Keeping Up With Data #73
5 minutes for 5 hours’ worth of reading
We see a lot of solidarity around the World in the last couple of days. It’s great to see people helping each other without any personal benefits. In the data world, we too see a lot of initiatives where one can feel the power of community. Hugging Face is one of them. Looking for a pre-trained model? Or a data set to train your own model? Hugging Face is a place to visit.
Three articles from three industry experts. Enjoy!
- MLOps Is a Mess But That’s to be Expected: MLOps is still a very nascent field — plenty of tools, practices, and standards. These will mature slowly. Similarly to DevOps a decade ago, MLOps too is not just about new tools but requires a mindset shift. And that’s never easy and always takes a long time. So what is in the future for MLOps? According to Mihail, we’ll se a lot of investment going into monitoring of ML systems, real-time ML, or better data management. But the key will lie in adopting a machine learning mindset about products and teams — continually experimenting, continually learning. (Mihail Eric)

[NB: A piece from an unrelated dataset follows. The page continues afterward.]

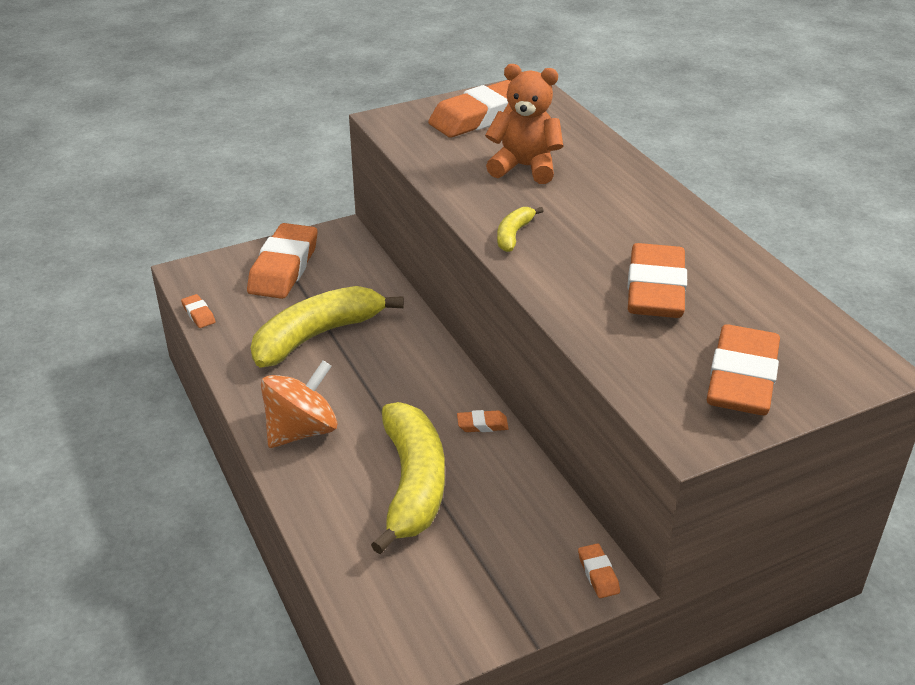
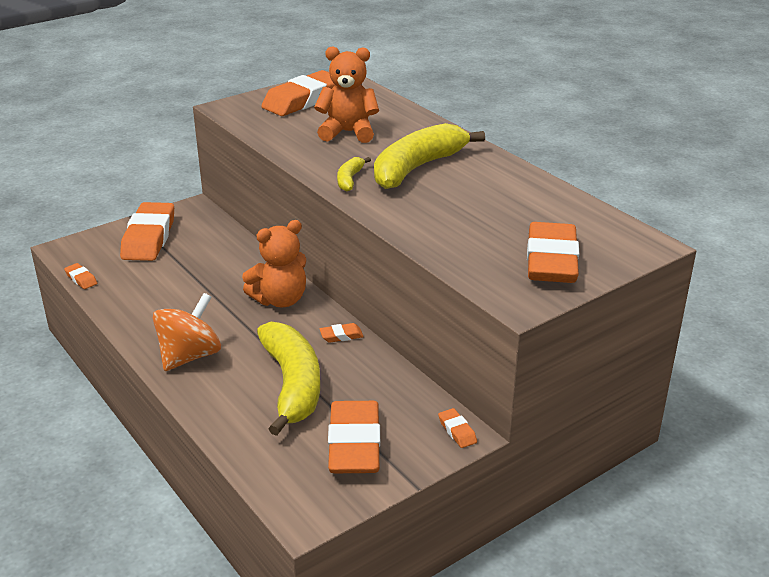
camera: 10 degrees left, 5 degrees down
yellow banana [251,286,404,368] -> yellow banana moved to [374,123,485,189]
orange eraser [627,243,687,318] -> orange eraser moved to [328,401,380,473]
none -> orange teddy bear [242,220,306,307]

- Data Science Project Quick-Start: Data science is both an art and a science. Eugene’s advices allow us to save our creativity for finding a solution and not wasting it on structuring the process. Understanding the problem and its context is key. What is equally important, and often gets skipped, is formulating the requirements, constrains, and metrics. Digging into data early can save us a lot of troubles later. And standardised and automated experiment pipeline will protect our mental health during the last days (nights?) of a project, when everything is getting under scrutiny. (Eugene Yan)
- A different way to “bundle” Data Platforms: There is an ever-growing number of tools and even categories of tools in the modern data stack. Will it ever change? Will we see a consolidation soon? Petr offers and alternative approach to simplifying the management of the data stack tools focusing on workflows spanning across categories — like provisioning, observability, logging, access management. Because, as Petr puts it: “if the key workflows that need to span across various parts of the stack are integrated for a cohesive end-user experience, the number of tools and layers would be less of a problem.” Could adding more tools be a way to bundling data platform? (Petr Janda)
Winter is almost over and it brings an extra complexity for the weekend plans. It’s not an obvious skiing or cycling/hiking scenario as in December or July. But that’s a nice problem to have. Isn’t it?